» **DATA TO USE**
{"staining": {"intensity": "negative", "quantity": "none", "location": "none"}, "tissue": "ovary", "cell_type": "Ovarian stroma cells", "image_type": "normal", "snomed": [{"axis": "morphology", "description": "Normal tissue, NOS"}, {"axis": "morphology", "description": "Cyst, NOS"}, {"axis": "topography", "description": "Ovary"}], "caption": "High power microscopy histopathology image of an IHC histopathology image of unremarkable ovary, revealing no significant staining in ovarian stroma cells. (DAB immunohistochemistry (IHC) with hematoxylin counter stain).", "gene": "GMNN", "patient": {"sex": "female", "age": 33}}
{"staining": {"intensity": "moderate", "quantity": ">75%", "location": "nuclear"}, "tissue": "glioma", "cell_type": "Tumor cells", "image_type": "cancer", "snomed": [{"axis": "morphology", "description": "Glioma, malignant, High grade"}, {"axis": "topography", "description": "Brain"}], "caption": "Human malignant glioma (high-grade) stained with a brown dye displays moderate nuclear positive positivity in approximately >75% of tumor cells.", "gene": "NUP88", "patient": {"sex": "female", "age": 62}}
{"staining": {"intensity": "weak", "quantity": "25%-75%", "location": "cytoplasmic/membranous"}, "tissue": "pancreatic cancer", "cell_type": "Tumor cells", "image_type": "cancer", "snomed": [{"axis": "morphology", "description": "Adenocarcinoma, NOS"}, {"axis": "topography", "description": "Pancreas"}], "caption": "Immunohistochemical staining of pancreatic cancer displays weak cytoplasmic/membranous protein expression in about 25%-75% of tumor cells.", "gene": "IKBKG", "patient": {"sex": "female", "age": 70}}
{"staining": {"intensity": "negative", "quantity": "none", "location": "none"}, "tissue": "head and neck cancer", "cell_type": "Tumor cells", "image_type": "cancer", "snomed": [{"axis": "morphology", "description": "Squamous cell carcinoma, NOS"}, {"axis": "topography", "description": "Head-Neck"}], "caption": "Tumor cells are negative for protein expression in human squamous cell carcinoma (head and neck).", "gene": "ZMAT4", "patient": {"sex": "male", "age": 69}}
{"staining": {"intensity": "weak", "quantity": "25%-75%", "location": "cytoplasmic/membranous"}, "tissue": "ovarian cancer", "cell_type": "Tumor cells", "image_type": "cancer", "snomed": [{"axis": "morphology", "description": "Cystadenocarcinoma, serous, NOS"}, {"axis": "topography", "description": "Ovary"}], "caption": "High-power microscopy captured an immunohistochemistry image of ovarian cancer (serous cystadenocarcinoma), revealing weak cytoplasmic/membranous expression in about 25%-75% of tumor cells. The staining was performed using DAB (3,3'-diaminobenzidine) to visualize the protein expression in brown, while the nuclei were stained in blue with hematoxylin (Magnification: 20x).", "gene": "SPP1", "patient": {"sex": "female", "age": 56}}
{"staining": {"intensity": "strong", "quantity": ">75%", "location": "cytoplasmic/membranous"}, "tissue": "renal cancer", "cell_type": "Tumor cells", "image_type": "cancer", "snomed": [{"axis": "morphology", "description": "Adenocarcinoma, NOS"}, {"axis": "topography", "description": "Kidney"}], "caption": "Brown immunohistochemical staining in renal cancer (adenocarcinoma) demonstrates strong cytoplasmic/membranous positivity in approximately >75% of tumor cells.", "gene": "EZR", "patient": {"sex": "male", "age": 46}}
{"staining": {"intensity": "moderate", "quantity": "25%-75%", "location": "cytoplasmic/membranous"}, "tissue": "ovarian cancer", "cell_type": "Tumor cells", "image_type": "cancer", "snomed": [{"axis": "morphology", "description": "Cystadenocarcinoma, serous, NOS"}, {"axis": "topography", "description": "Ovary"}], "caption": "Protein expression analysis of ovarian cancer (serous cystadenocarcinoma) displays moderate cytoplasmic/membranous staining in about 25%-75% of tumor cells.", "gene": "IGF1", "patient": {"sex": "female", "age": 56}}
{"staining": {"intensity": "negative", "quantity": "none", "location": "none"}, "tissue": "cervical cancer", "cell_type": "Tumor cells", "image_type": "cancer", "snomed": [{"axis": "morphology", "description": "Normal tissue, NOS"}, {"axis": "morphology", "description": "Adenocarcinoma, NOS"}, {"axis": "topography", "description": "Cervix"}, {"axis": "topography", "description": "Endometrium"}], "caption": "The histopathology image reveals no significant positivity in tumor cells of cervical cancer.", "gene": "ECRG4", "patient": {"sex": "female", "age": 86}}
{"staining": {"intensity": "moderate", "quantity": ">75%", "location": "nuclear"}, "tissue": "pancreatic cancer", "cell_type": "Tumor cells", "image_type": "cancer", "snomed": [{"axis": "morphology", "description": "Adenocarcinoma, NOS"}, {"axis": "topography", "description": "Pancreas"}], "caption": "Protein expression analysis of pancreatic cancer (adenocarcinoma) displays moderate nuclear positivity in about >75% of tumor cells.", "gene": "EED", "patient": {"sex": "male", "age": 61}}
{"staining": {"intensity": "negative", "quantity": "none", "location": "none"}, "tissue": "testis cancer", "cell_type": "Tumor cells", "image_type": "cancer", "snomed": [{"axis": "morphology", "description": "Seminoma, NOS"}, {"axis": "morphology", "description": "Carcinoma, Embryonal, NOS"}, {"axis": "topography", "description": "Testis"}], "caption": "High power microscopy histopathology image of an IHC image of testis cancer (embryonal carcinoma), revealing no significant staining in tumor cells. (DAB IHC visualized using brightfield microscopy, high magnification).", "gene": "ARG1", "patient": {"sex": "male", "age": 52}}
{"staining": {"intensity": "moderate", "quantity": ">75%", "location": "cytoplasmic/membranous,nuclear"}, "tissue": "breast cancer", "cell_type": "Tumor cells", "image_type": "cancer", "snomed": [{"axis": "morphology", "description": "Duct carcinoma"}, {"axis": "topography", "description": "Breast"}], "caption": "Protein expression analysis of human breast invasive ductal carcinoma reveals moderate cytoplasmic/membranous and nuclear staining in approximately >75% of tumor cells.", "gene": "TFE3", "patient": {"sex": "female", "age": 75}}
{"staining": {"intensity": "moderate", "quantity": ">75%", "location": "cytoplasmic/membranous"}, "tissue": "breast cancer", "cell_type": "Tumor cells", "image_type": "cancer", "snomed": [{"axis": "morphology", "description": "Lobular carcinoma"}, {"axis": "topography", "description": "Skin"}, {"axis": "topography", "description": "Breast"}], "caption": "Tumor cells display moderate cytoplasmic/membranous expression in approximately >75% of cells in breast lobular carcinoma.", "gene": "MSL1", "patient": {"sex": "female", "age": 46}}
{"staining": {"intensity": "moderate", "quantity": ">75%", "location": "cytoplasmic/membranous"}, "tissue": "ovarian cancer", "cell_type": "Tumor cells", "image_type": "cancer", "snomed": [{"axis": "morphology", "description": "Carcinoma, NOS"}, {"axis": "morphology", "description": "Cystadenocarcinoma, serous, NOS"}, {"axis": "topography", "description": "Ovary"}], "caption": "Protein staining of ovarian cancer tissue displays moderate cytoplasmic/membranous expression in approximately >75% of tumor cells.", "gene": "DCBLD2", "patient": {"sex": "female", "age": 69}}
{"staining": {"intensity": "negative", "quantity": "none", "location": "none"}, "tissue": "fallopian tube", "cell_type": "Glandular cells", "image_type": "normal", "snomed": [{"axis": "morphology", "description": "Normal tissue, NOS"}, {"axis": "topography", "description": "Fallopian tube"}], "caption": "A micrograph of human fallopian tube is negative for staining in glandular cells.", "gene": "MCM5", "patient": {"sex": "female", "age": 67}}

» **TASK PROMPT**
Find each line of the data above that holds the word "Breast", then copy it.

» **TASK OUTPUT**
{"staining": {"intensity": "moderate", "quantity": ">75%", "location": "cytoplasmic/membranous,nuclear"}, "tissue": "breast cancer", "cell_type": "Tumor cells", "image_type": "cancer", "snomed": [{"axis": "morphology", "description": "Duct carcinoma"}, {"axis": "topography", "description": "Breast"}], "caption": "Protein expression analysis of human breast invasive ductal carcinoma reveals moderate cytoplasmic/membranous and nuclear staining in approximately >75% of tumor cells.", "gene": "TFE3", "patient": {"sex": "female", "age": 75}}
{"staining": {"intensity": "moderate", "quantity": ">75%", "location": "cytoplasmic/membranous"}, "tissue": "breast cancer", "cell_type": "Tumor cells", "image_type": "cancer", "snomed": [{"axis": "morphology", "description": "Lobular carcinoma"}, {"axis": "topography", "description": "Skin"}, {"axis": "topography", "description": "Breast"}], "caption": "Tumor cells display moderate cytoplasmic/membranous expression in approximately >75% of cells in breast lobular carcinoma.", "gene": "MSL1", "patient": {"sex": "female", "age": 46}}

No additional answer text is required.